Luckily, we were able to base our solution on a bulletproof and battle-tested platform with built-in support for governance, self-service data consumption, and extensive orchestration support. Thus, we could spend all of our brainpower improving the analytics solution itself.

Fair Enough, But Why Data Mesh?

After evaluating the status quo and the feedback from customers, it became clear quite quickly that a data mesh lends itself naturally to fixing some of the most pressing issues. Especially the shift to regarding data as a product facilitates many longed-for changes. Two of the most important points are customization and modularity.

Customization and modularity using data mesh Data as a product is an enabler for modularity and customization

Customization

Already with a few customers, our client noticed that needs differ dramatically. While some of the users were happy to adapt to the reports and star schemas made available to them, others wanted to make changes to the data, use different computations, or even switch out whole reports for their own version. Different kinds of changes caused different amounts of effort. While cosmetic requirements, such as a different number of decimal places in a KPI, were easily solved, changes to intermediary results necessitated deep know-how about data flows and warranted huge consequences in downstream computations.

In any case, all customizations also caused extra maintenance work, especially because of the monolithic nature of most data warehouses. Since it was usually difficult to exchange small parts per customer, all code after the first customization in the data flow needed to be customer-specific, leading to lots of redundancy.

Packaging data into products, on the other hand, splits the monolith into small parts with well-defined interfaces and dependencies. Customizations — even intermediary ones — can be applied to the corresponding data product only, and changes to the structure are in turn made transparent in the data contract. Moreover, such customizations can be developed and maintained by the provider or the customer.

Modularity

Extending on customization, sometimes customers not only want things done differently; sometimes they do not need the things at all. Again, when managing analytics in a monolithic warehouse approach, we essentially assume that one size fits all. At the same time, we already stated that requirements and use cases differ quite a bit across customers.

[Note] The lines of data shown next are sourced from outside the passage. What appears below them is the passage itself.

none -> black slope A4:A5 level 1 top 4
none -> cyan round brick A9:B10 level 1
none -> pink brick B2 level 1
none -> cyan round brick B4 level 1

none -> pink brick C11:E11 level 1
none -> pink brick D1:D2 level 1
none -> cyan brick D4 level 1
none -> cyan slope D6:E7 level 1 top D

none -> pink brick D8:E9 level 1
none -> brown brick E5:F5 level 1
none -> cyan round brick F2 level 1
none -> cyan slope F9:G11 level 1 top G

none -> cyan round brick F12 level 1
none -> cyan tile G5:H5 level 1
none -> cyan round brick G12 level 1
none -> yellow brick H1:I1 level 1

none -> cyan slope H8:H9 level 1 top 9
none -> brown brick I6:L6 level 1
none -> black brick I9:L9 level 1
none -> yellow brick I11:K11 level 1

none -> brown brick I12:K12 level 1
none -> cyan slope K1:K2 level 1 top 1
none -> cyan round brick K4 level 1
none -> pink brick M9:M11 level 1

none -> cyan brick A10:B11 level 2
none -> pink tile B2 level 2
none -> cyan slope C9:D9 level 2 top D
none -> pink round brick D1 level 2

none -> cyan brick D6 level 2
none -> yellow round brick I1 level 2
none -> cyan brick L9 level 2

Productizing data helps by making dependencies explicit, thus making it possible to avoid consuming data products deemed unnecessary. Doing so comes with three benefits: no resources are wasted to compute and store data that is literally ignored, a provider can make pricing more competitive by only charging for the products the customer actually wants, and finally, we get a better picture of which data is actually useful.

Managed Data Products and its Challenges

We just established the need to package data as products as evangelized by the data mesh paradigm. To distinguish data products delivered to third-party consumers from the ordinary concept, we started calling them Managed Data Products.

Managed Data Products bear many difficulties and interesting issues. An initial overview of them can be found below. The most intriguing ones will be highlighted in subsequent blog posts.

Setup & Maintenance

Data products need to be run and the outcome needs to be stored. While we already defined that we want to use cloud resources, we did not specify how the customer and the provider interact with them. Interesting questions in this regard concern the deployment setup of data products as well as life cycle management. Especially given, that data across customers might be sensitive and access to it will be regulated by compliance requirements.

Ideation

Before data products are deployed, they have to be bought by customers. Designing relevant data products for multiple customers is a hard ask in itself. The more refined such products are, the more value they supposedly offer. At the same time, data products are by definition less generic, the more sophisticated they become.

Apart from designing useful data products, their upstream dependencies need to be evaluated carefully as well. The offer will no longer be perceived as modular, if every single data product requires countless upstream dependencies to be installed as well.

Customer Interaction

Finally, there are many interesting questions coming up with regards to interaction patterns.

  • How do customers control access within their organization to the managed data products?
  • Can different organizational models make use of the platform and its data products?
  • What are ways to test and validate managed data products on the customer side?
  • How can metadata be added dynamically to managed data products?

Also, the discussion about customization has a lot more depth than initially advertised. Different kinds of customization can be handled with different approaches to reduce the resulting complexity. Additionally, we want to make sure, that customers can use managed data products on top of their custom intermediary ones.